Après le succès de Carnes (Fayard 2025), la plume incisive d’Esther Teillard est de retour en cette rentrée littéraire 2026 chez Grasset avec un roman nocturne et lucide. Fuck Circus pourrait bien faire partie des lauréats des fameux prix littéraires de l’automne
Dans le précédent roman d’Esther Teillard, une étudiante montée à Paris pour étudier aux Beaux-Arts de Cery faisait son éducation sentimentale loin de son Marseille natal. Dans Fuck Circus, Marseille est encore là et le désenchantement aussi, alors que l’héroïne se fait méchamment quitter au début du livre et de la nuit. Cette nuit, elle va la passer dans un bar d’un quartier en gentrification de Marseille. Le nom du bar est évocateur : « Le mythe », et son objet est d’accueillir les désœuvré·e·s et les angoissé·e·s du grand cirque social de la ville. Dans ce petit enfer réduit aux acquêts de trois chambres aux couleurs différentes, on trouve une star de télé-réalité qui attire tous les regards, un encarté socialiste un brin moralisateur, un noble auto-dénigré obsédé par Chateaubriand (et par la Loana locale), une lesbienne faussement pragmatique et notre héroïne. Au lieu de se confier, de boire ou de pleurer, elle se remet de sa rupture par l’observation. Une chose menant à l’autre, un nouveau roman germe dans ce capharnaüm triste, au moment même où Thanatos remplace Éros.

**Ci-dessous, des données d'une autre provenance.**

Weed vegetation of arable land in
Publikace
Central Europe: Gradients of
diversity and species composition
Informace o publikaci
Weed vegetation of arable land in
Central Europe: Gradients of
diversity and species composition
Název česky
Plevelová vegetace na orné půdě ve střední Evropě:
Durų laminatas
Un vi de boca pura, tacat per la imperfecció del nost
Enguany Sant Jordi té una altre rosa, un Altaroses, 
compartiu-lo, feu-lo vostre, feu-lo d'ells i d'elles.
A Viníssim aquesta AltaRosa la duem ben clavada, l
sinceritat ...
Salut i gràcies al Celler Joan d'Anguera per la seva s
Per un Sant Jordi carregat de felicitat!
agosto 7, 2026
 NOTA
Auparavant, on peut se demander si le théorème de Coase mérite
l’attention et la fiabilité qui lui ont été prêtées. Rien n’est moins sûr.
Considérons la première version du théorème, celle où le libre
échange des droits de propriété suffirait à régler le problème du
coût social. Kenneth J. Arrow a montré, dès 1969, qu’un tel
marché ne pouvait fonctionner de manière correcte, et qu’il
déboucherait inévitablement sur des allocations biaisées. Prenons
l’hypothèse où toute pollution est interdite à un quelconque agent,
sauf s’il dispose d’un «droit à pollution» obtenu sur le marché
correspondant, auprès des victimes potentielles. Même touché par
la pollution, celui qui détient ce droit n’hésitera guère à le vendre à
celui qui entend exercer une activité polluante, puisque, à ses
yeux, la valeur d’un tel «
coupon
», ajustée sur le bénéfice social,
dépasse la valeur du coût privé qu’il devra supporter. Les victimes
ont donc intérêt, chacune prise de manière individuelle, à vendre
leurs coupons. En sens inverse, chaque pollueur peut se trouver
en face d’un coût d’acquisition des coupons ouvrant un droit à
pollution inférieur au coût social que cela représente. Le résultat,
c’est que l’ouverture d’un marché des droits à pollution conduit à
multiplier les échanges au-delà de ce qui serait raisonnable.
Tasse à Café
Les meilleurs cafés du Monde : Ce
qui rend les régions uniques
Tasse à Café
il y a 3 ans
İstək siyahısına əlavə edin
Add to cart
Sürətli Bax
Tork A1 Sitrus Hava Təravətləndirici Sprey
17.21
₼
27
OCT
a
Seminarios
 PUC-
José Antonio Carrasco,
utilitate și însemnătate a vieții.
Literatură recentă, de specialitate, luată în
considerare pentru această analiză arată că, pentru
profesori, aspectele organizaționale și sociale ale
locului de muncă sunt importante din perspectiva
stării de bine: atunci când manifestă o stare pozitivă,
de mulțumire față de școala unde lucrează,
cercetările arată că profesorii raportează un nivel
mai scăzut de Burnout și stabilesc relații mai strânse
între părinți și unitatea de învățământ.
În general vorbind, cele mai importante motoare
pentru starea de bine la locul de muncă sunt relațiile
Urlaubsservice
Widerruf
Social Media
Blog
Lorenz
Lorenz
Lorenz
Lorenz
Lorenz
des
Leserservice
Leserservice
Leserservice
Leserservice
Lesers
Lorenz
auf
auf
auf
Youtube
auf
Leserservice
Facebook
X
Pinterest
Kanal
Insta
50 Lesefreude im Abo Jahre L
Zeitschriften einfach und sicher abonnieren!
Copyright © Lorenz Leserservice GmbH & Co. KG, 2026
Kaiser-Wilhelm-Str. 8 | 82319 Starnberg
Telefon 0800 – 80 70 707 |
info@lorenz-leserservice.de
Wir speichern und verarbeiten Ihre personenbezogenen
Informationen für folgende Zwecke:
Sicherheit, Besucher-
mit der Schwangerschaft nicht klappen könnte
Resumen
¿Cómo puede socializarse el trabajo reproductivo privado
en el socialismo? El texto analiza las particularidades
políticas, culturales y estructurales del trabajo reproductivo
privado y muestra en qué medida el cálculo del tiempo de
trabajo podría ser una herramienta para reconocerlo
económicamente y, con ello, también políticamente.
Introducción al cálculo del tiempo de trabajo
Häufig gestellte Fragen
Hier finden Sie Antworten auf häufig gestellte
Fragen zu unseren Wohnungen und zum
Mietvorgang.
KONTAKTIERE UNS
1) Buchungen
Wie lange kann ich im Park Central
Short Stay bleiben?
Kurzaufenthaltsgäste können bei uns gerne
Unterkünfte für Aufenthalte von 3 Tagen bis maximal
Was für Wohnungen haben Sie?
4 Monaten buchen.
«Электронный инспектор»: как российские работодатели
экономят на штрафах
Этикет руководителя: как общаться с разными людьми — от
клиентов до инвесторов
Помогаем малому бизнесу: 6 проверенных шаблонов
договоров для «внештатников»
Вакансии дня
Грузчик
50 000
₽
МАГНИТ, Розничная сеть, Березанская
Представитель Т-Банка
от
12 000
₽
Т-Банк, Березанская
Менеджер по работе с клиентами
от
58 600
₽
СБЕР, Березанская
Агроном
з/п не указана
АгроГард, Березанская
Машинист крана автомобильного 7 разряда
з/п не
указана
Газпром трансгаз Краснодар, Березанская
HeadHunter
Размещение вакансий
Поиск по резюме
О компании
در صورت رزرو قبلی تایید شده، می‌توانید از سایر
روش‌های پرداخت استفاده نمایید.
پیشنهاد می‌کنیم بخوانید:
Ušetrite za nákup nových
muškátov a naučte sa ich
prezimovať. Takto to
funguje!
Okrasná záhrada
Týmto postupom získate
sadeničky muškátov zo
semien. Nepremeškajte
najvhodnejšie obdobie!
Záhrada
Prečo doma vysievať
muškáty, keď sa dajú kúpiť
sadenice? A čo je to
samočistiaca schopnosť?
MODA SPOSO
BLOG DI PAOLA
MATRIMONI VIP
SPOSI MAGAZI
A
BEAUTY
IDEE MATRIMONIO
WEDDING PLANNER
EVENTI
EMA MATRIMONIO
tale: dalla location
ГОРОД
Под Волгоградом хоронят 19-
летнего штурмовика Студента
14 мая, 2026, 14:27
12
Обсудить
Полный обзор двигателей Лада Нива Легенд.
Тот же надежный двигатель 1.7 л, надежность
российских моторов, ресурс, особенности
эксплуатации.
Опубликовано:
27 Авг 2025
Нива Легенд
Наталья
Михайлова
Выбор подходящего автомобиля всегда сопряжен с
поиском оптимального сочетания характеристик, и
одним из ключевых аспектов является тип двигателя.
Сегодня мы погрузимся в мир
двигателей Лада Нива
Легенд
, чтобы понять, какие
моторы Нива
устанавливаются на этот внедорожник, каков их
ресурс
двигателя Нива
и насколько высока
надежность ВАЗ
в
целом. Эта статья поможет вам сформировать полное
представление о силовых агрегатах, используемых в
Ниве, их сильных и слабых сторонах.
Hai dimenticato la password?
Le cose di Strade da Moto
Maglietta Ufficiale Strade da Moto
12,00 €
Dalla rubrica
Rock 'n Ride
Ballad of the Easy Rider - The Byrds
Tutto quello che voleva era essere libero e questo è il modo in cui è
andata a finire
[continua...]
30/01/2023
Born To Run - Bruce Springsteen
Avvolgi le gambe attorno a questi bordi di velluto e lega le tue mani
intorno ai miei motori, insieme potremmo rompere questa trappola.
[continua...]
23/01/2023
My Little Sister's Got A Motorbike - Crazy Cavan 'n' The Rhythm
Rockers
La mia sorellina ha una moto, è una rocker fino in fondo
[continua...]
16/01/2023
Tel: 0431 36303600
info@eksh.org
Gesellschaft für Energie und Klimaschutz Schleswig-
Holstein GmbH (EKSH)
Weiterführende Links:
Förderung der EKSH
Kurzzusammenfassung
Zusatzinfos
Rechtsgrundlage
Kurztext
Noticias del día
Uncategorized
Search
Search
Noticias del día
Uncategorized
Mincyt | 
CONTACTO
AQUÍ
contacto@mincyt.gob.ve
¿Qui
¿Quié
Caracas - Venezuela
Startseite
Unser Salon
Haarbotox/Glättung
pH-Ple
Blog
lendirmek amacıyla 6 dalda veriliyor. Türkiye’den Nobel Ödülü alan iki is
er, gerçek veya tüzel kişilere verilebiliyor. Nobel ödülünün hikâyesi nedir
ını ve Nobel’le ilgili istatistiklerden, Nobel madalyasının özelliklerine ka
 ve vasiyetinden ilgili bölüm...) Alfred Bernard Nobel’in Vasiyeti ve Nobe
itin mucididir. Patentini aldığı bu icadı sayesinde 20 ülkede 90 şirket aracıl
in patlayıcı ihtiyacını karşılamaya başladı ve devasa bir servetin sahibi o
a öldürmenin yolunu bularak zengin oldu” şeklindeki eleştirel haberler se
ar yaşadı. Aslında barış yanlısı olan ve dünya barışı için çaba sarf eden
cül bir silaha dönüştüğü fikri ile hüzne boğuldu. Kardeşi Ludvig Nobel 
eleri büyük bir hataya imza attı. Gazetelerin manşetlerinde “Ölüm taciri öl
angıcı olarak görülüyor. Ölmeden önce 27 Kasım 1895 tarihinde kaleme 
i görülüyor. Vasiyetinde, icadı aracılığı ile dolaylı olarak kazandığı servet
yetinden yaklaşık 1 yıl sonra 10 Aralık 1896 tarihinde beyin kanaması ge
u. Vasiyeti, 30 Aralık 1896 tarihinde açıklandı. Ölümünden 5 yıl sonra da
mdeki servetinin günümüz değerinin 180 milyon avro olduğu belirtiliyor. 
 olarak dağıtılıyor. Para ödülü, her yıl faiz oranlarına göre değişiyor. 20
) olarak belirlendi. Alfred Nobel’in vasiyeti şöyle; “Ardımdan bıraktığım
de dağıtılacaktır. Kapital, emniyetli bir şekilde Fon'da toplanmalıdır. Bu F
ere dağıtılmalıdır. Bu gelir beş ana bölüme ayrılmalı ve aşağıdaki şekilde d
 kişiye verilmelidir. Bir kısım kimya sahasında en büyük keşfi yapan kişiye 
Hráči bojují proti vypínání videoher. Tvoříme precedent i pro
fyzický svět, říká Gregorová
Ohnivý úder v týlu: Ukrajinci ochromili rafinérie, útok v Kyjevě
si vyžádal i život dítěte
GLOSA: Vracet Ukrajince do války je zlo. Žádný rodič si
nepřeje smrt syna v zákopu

Fuck Circus marque par son ton cru et abrupt. Et retient par son personnage principal éminemment sympathique : une jeune femme lucide, qui n’a pas froid aux yeux pour parvenir à analyser le cirque dont elle est témoin. L’héroïne est vraiment « dans la mêlée » et jamais au-dessus, ce qui lui donne du crédit. L’unité de lieu, de temps et d’action, donne un tour tragique à ce roman qui parvient à réunir toutes les fins de siècle lorsque le nôtre est déjà bien entamé. Mais le plus croustillant arrive là où l’on a peur de tomber sur la banalité d’une mise en abîme : c’est lorsque le nouveau roman commence à s’écrire sur la piste que l’on sort des sentiers battus. Lorsque la narratrice essaie de séparer littérature et sexe, cela devient franchement drôle, cruel et… sexy ! Une lueur au cœur du marasme, qui laisse présager qu’un peu de faculté cartésienne parvient encore à nous sauver de cette chair à canon, de réussite ou de beauté, que nous sommes devenu·e·s.
Esther Teillard, Fuck Circus, Grasset, 224 pages, 19 euros, sortie le 26/08/2026.